While such foundation models are powerful, they’re not enough on their own. To make them useful for specific industries or tasks, they need fine-tuning—a process that involves exposing the model to curated examples, often with human feedback.

This is where generative AI becomes practical. Fine-tuned models can perform specialized tasks like summarizing reports and answering questions—if they’re trained properly and grounded in domain knowledge.

But without that tuning, these models can feel vague or generic. As DPR Construction highlighted in a recent report, general-purpose AI tools often fall short when applied to real-world construction scenarios.
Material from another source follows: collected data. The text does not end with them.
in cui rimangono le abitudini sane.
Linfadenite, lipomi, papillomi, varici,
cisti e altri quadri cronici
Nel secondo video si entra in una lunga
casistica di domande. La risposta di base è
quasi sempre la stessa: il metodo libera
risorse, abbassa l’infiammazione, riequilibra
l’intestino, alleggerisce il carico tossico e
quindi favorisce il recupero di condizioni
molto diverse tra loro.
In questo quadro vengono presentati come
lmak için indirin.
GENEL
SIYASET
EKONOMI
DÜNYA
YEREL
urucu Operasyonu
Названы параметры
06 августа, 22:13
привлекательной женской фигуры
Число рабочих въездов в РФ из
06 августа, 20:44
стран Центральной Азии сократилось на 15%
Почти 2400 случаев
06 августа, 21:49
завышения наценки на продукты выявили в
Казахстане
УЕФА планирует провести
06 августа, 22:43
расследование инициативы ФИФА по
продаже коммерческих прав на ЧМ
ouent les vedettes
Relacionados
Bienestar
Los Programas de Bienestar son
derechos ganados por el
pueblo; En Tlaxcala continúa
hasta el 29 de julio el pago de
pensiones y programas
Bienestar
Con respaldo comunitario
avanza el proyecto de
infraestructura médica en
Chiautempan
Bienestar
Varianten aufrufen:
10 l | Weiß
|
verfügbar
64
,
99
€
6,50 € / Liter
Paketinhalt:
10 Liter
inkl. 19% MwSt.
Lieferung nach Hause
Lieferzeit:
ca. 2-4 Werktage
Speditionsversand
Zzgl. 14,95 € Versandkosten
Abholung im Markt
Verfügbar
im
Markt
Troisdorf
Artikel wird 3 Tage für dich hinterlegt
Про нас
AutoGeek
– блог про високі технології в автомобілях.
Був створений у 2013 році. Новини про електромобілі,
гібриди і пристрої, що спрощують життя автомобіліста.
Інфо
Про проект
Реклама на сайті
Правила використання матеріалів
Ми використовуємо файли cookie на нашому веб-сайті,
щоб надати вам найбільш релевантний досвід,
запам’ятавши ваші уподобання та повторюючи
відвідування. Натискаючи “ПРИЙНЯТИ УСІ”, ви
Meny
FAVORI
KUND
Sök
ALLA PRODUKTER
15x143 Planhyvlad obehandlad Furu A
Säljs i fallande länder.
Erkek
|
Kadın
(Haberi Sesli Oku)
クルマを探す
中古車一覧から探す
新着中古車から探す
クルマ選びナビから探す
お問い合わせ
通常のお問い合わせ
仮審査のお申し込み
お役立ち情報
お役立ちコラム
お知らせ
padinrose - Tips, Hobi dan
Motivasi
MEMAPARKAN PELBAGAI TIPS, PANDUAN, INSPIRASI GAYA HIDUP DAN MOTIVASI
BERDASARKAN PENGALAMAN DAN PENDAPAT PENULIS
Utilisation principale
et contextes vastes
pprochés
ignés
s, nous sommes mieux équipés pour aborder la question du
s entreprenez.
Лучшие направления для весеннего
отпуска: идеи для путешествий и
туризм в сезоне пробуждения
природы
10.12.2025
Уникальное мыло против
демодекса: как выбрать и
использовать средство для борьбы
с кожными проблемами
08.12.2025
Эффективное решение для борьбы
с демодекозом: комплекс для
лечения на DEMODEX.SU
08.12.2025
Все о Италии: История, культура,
They’re not always wrong, but they’re rarely insightful.

Introducing the Spatial AI Engine

At OpenSpace, we’re solving that problem by combining the strengths of each world:

  • Spatial computing for understanding physical environments
  • Generative AI for understanding language and context
  • Domain-specific tuning for real construction tasks

This fusion powers our Spatial AI Engine—a system that can interpret 360° imagery, mobile photos, documents, and even natural language instructions to help users navigate complex jobsites.

Looking ahead: AI that works for you

The goal of Spatial AI isn’t just to make technology smarter—it’s to make your work easier, faster, and more informed. That’s why we’re building systems at OpenSpace that are tuned specifically for construction, trained on real data, and designed to integrate seamlessly into existing workflows.

This is just the beginning. As the technologies behind spatial computing and generative AI continue to evolve, so will our ability to turn them into practical, impactful tools for the built world.